• **Data to process**

——

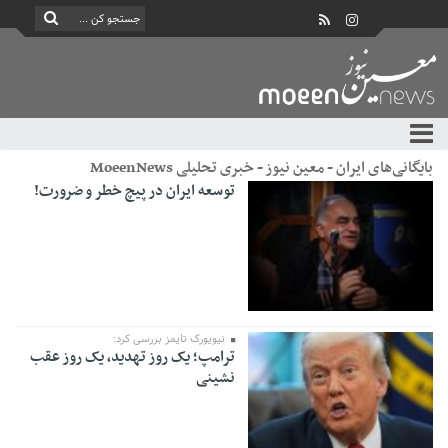
بایگانی‌های ایران - معین نیوز - خبری تحلیلی MoeenNews
توسعه ایران در پیچ خطر و ضرورت!
نیویورک تایمز بررسی کرد:
ترامپ؛ یک روز تهدید، یک روز عقب
نشینی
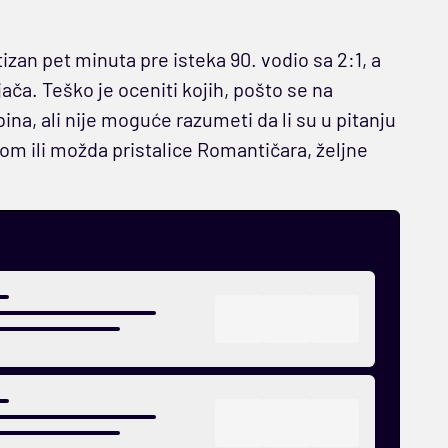
izan pet minuta pre isteka 90. vodio sa 2:1, a
ača. Teško je oceniti kojih, pošto se na
bina, ali nije moguće razumeti da li su u pitanju
m ili možda pristalice Romantičara, željne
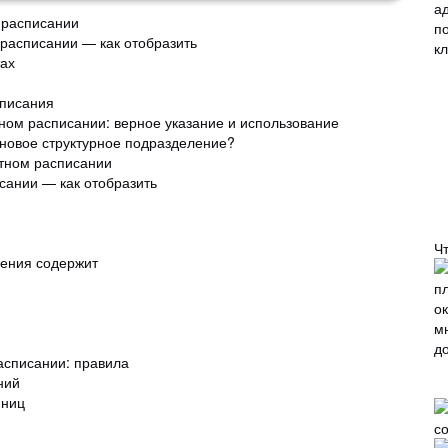
 расписании
расписании — как отобразить
тах
списания
тном расписании: верное указание и использование
 новое структурное подразделение?
атном расписании
сании — как отобразить
Ч
дения содержит
асписании: правила
ний
иниц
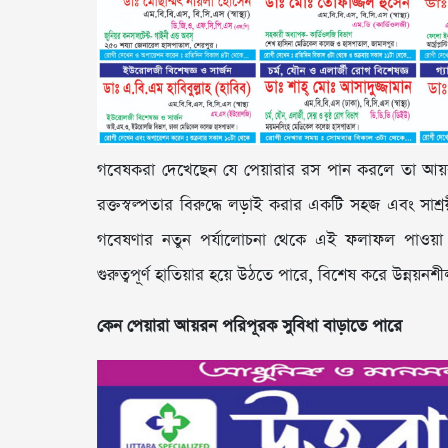
গবেষকরা দেখেছেন যে পেয়ারার রস পান করলে তা আয়
রক্তস্বল্পতার বিরুদ্ধে লড়াই করার একটি সহজ এবং সাশ্রয
গবেষণার নতুন পর্যালোচনা থেকে এই ফলাফল পাওয়া গেছে
গুরুত্বপূর্ণ হাতিয়ার হয়ে উঠতে পারে, বিশেষ করে উন্নয
কেন পেয়ারা আয়রন পরিপূরক সুবিধা বাড়াতে পারে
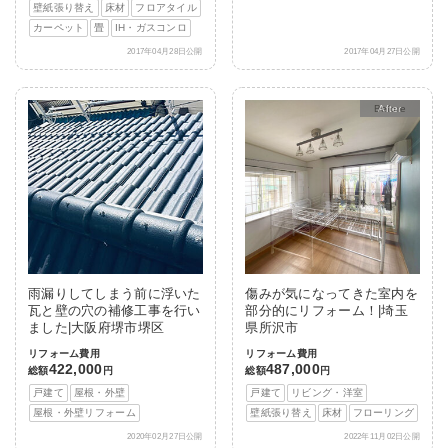
壁紙張り替え
床材
フロアタイル
カーペット
畳
IH・ガスコンロ
2017年04月28日公開
2017年04月27日公開
After
雨漏りしてしまう前に浮いた
傷みが気になってきた室内を
瓦と壁の穴の補修工事を行い
部分的にリフォーム！|埼玉
ました|大阪府堺市堺区
県所沢市
リフォーム費用
リフォーム費用
422,000
487,000
総額
円
総額
円
戸建て
屋根・外壁
戸建て
リビング・洋室
屋根・外壁リフォーム
壁紙張り替え
床材
フローリング
2020年02月27日公開
2022年11月02日公開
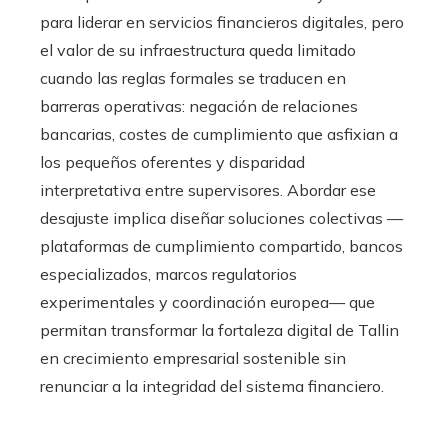
para liderar en servicios financieros digitales, pero
el valor de su infraestructura queda limitado
cuando las reglas formales se traducen en
barreras operativas: negación de relaciones
bancarias, costes de cumplimiento que asfixian a
los pequeños oferentes y disparidad
interpretativa entre supervisores. Abordar ese
desajuste implica diseñar soluciones colectivas —
plataformas de cumplimiento compartido, bancos
especializados, marcos regulatorios
experimentales y coordinación europea— que
permitan transformar la fortaleza digital de Tallin
en crecimiento empresarial sostenible sin
renunciar a la integridad del sistema financiero.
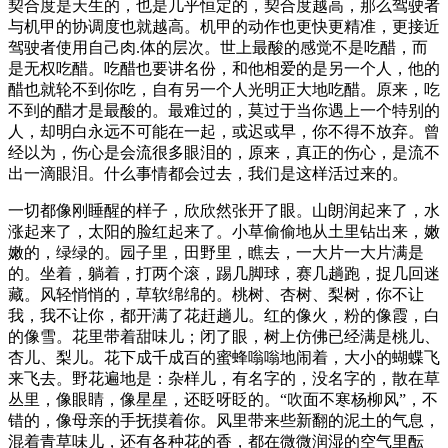
契合度是天生的，也是几乎恒定的，契合度越高，那么驾驶者
与机甲的协调度也就越高。机甲的动作也更快更精准，更接近
驾驶者使用自己肉.体的层次。世上最酸的感觉不是吃醋，而
是无权吃醋。吃醋也要讲名份，和他相爱的是另一个人，他的
醋也就轮不到你吃，自有另一个人光明正大地吃醋。原来，吃
不到的醋才是最酸的。最难过的，莫过于当你遇上一个特别的
人，却明白永远不可能在一起，或迟或早，你不得不放弃。曾
经以为，伤心是会流很多眼泪的，原来，真正的伤心，是流不
出一滴眼泪。什么事情都会过去，我们是这样活过来的。
一切都像刚睡醒的样子，欣欣然张开了眼。山朗润起来了，水
涨起来了，太阳的脸红起来了。小草偷偷地从土里钻出来，嫩
嫩的，绿绿的。园子里，田野里，瞧去，一大片一大片满是
的。坐着，躺着，打两个滚，踢几脚球，赛几趟跑，捉几回迷
藏。风轻悄悄的，草软绵绵的。桃树、杏树、梨树，你不让
我，我不让你，都开满了花赶趟儿。红的像火，粉的像霞，白
的像雪。花里带着甜味儿；闭了眼，树上仿佛已经满是桃儿、
杏儿、梨儿。花下成千成百的蜜蜂嗡嗡地闹着，大小的蝴蝶飞
来飞去。野花遍地是：杂样儿，有名字的，没名字的，散在草
丛里，像眼睛，像星星，还眨呀眨的。“吹面不寒杨柳风”，不
错的，像母亲的手抚摸着你。风里带来些新翻的泥土的气息，
混着青草味儿，还有各种花的香，都在微微润湿的空气里酝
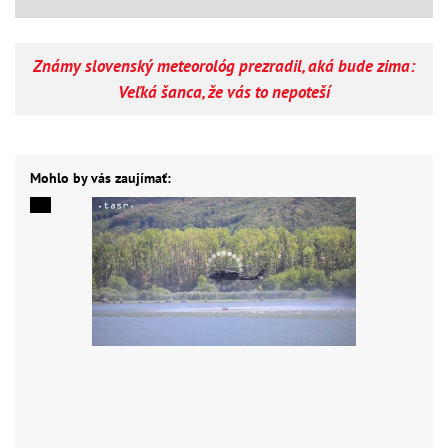
Známy slovenský meteorológ prezradil, aká bude zima:
Veľká šanca, že vás to nepoteší
Mohlo by vás zaujímať:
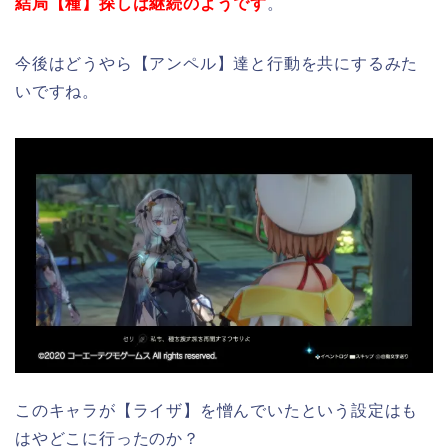
結局【種】探しは継続のようです
。
今後はどうやら【アンペル】達と行動を共にするみた
いですね。
このキャラが【ライザ】を憎んでいたという設定はも
はやどこに行ったのか？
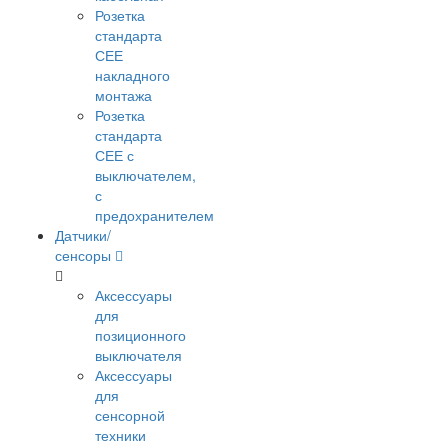
Розетка
стандарта
СЕЕ
накладного
монтажа
Розетка
стандарта
СЕЕ с
выключателем,
с
предохранителем
Датчики/
сенсоры
Аксессуары
для
позиционного
выключателя
Аксессуары
для
сенсорной
техники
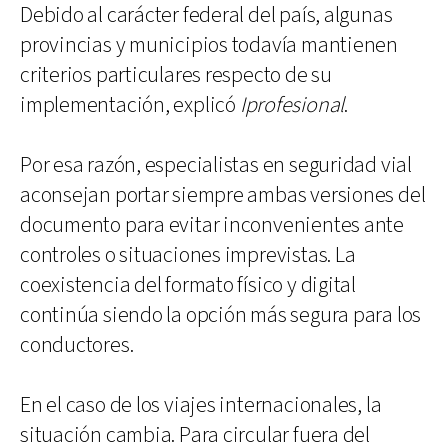
Debido al carácter federal del país, algunas
provincias y municipios todavía mantienen
criterios particulares respecto de su
implementación, explicó
Iprofesional
.
Por esa razón, especialistas en seguridad vial
aconsejan portar siempre ambas versiones del
documento para evitar inconvenientes ante
controles o situaciones imprevistas. La
coexistencia del formato físico y digital
continúa siendo la opción más segura para los
conductores.
En el caso de los viajes internacionales, la
situación cambia. Para circular fuera del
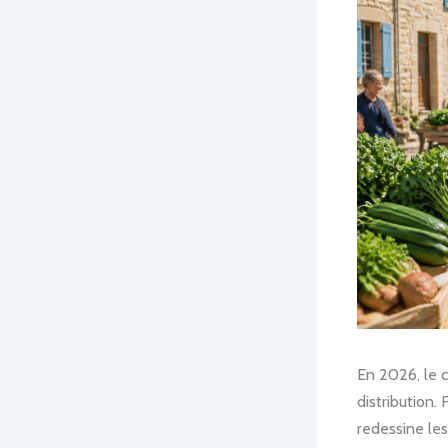
En 2026, le c
distribution.
redessine le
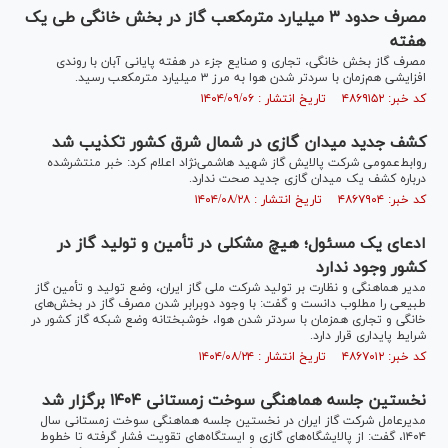
مصرف حدود ۳ میلیارد مترمکعب گاز در بخش خانگی طی یک
هفته
مصرف گاز بخش خانگی، تجاری و صنایع جزء در هفته پایانی آبان با روندی
افزایشی هم‌زمان با سردتر شدن هوا به مرز ۳ میلیارد مترمکعب رسید.
کد خبر: ۴۸۶۹۱۵۲ تاریخ انتشار : ۱۴۰۴/۰۹/۰۶
کشف جدید میدان گازی در شمال شرق کشور تکذیب شد
روابط‌عمومی شرکت پالایش گاز شهید هاشمی‌نژاد اعلام کرد: خبر منتشرشده
درباره کشف یک میدان گازی جدید صحت ندارد.
کد خبر: ۴۸۶۷۹۰۴ تاریخ انتشار : ۱۴۰۴/۰۸/۲۸
ادعای یک مسئول؛ هیچ مشکلی در تأمین و تولید گاز در
کشور وجود ندارد
مدیر هماهنگی و نظارت بر تولید شرکت ملی گاز ایران، وضع تولید و تأمین گاز
طبیعی را مطلوب دانست و گفت: با وجود دوبرابر شدن مصرف گاز در بخش‌های
خانگی و تجاری همزمان با سردتر شدن هوا، خوشبختانه وضع شبکه گاز کشور در
شرایط پایداری قرار دارد.
کد خبر: ۴۸۶۷۰۱۲ تاریخ انتشار : ۱۴۰۴/۰۸/۲۴
نخستین جلسه هماهنگی سوخت زمستانی ۱۴۰۴ برگزار شد
مدیرعامل شرکت گاز ایران در نخستین جلسه هماهنگی سوخت زمستانی سال
۱۴۰۴، گفت: از پالایشگاه‌های گازی و ایستگاه‌های تقویت فشار گرفته تا خطوط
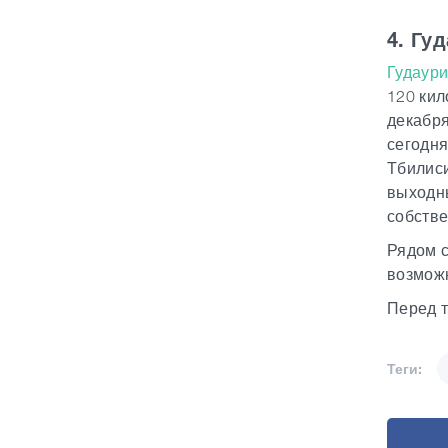
4. Гу
Гудаур
120 кил
декабря
сегодня
Тбилиси
выходны
собстве
Рядом с
возможн
Перед т
Теги:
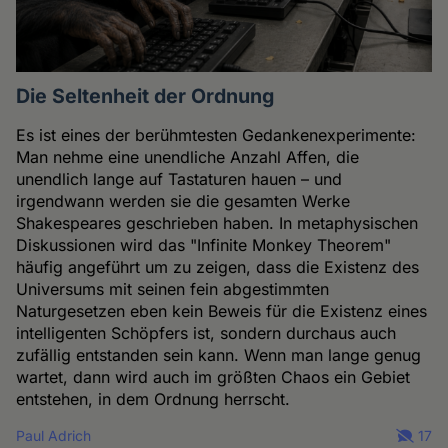
Die Seltenheit der Ordnung
Es ist eines der berühmtesten Gedankenexperimente:
Man nehme eine unendliche Anzahl Affen, die
unendlich lange auf Tastaturen hauen – und
irgendwann werden sie die gesamten Werke
Shakespeares geschrieben haben. In metaphysischen
Diskussionen wird das "Infinite Monkey Theorem"
häufig angeführt um zu zeigen, dass die Existenz des
Universums mit seinen fein abgestimmten
Naturgesetzen eben kein Beweis für die Existenz eines
intelligenten Schöpfers ist, sondern durchaus auch
zufällig entstanden sein kann. Wenn man lange genug
wartet, dann wird auch im größten Chaos ein Gebiet
entstehen, in dem Ordnung herrscht.
Paul Adrich
17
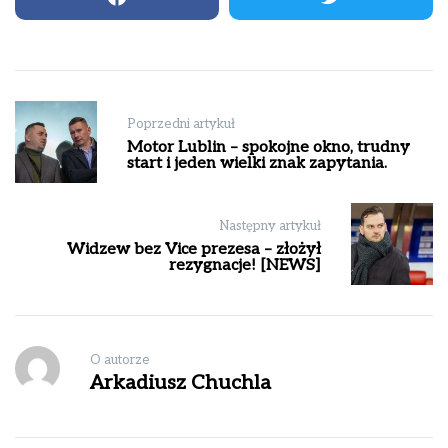
Nawigacja
Poprzedni artykuł
wpisu
Motor Lublin – spokojne okno, trudny
start i jeden wielki znak zapytania.
Następny artykuł
Widzew bez Vice prezesa – złożył
rezygnacje! [NEWS]
O autorze
Arkadiusz Chuchla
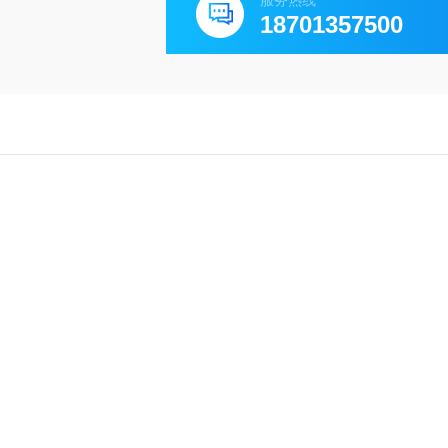
服务热线
18701357500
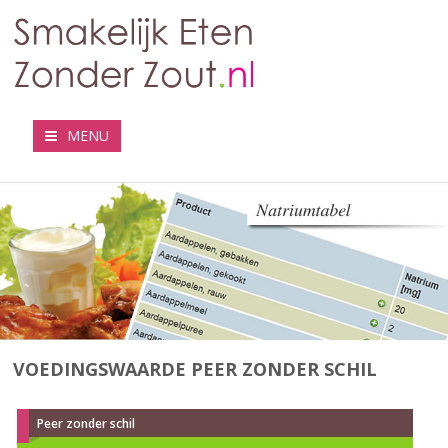
MENU
VOEDINGSWAARDE PEER ZONDER SCHIL
Peer zonder schil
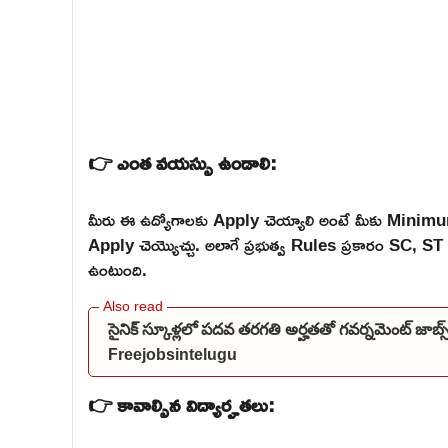
👉 ఎంత వయస్సు ఉండాలి:
మీరు ఈ ఉద్యోగాలకు Apply చెయ్యాలి అంటే మీకు Mini
Apply చెయ్యొచ్చు. అలాగే ప్రభుత్వ Rules ప్రకారం SC,
ఉంటుంది.
సైనిక్ స్కూళ్లలో పదవ తరగతి అర్హతతో గవర్నమెంట్ జాబ
Freejobsintelugu
👉 కావాల్సిన విద్యార్హతలు:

——

• **What you need to do**
Lay out the lines from the start of the records through the line containing "m ili možda pristalice Romantičara, željne" as a numbered list, with blank lines and the pictures left out.

• **Result of this exercise**
1. بایگانی‌های ایران - معین نیوز - خبری تحلیلی MoeenNews
2. توسعه ایران در پیچ خطر و ضرورت!
3. نیویورک تایمز بررسی کرد:
4. ترامپ؛ یک روز تهدید، یک روز عقب
5. نشینی
6. izan pet minuta pre isteka 90. vodio sa 2:1, a
7. ača. Teško je oceniti kojih, pošto se na
8. bina, ali nije moguće razumeti da li su u pitanju
9. m ili možda pristalice Romantičara, željne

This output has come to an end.